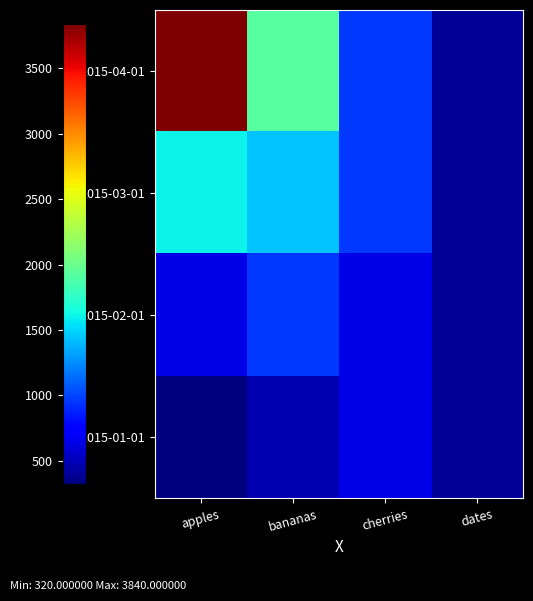

Which series has the largest total across all categories?

2015-04-01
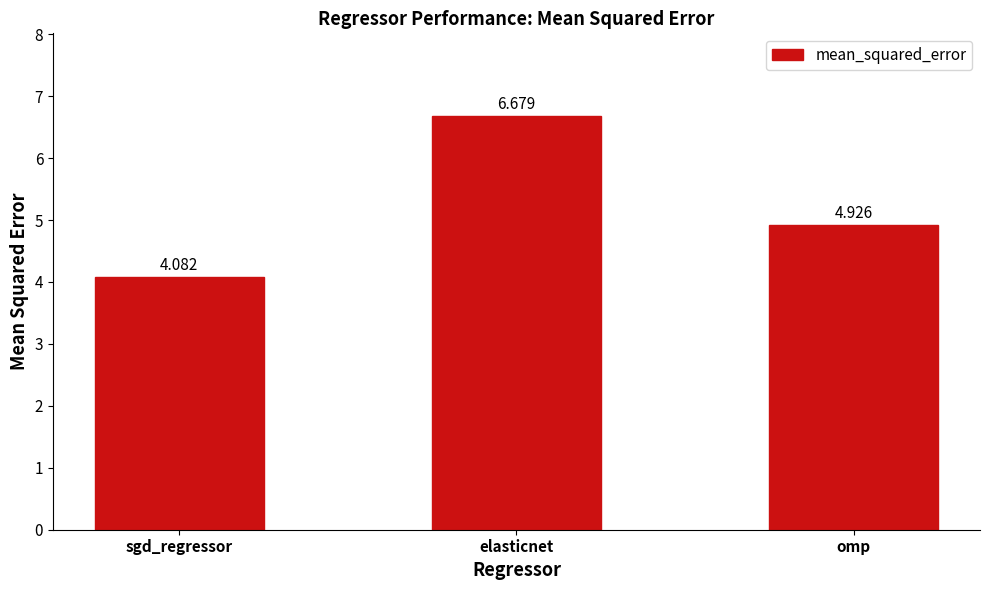

List the labels in order of value, largest first.

elasticnet, omp, sgd_regressor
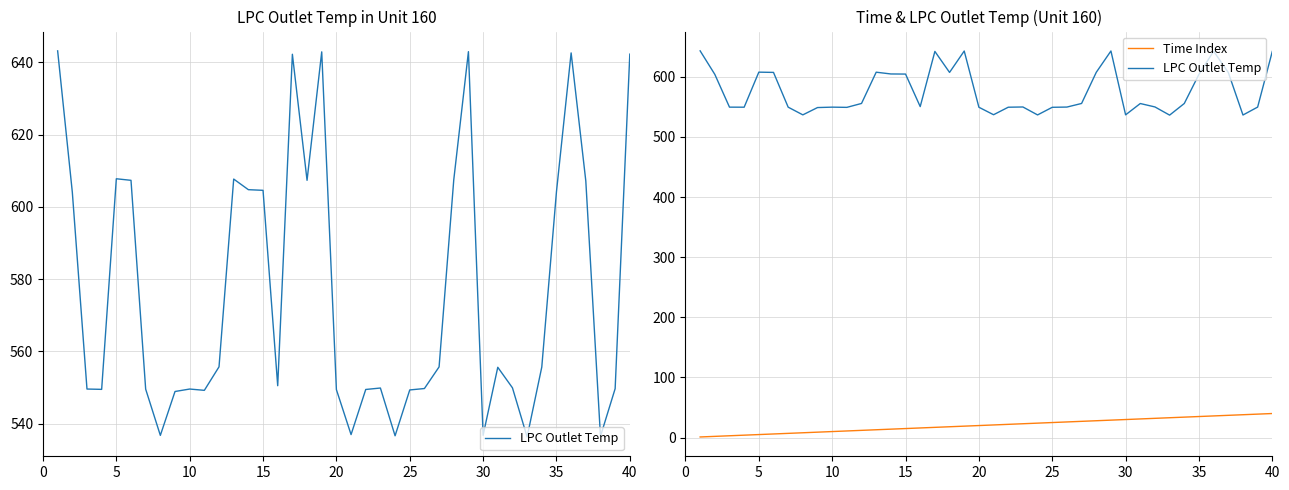

True or false: Time Index and LPC Outlet Temp intersect in this chart.

False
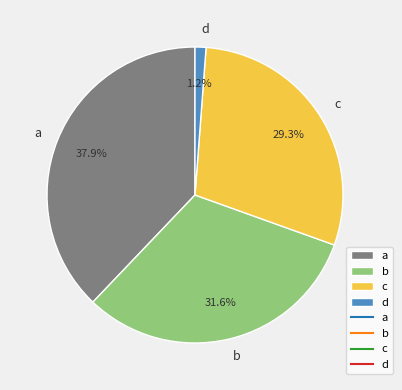

What percentage is the b slice, to the nearest percent?

32%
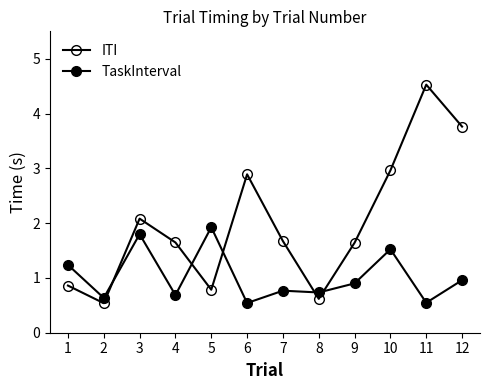

What is the minimum value for TaskInterval?

0.5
#####
» **What you are asked to do**
Pull out every line from the rows above that contains the word "value".

» **Output for this task**
List the labels in order of value, largest first.
What is the minimum value for TaskInterval?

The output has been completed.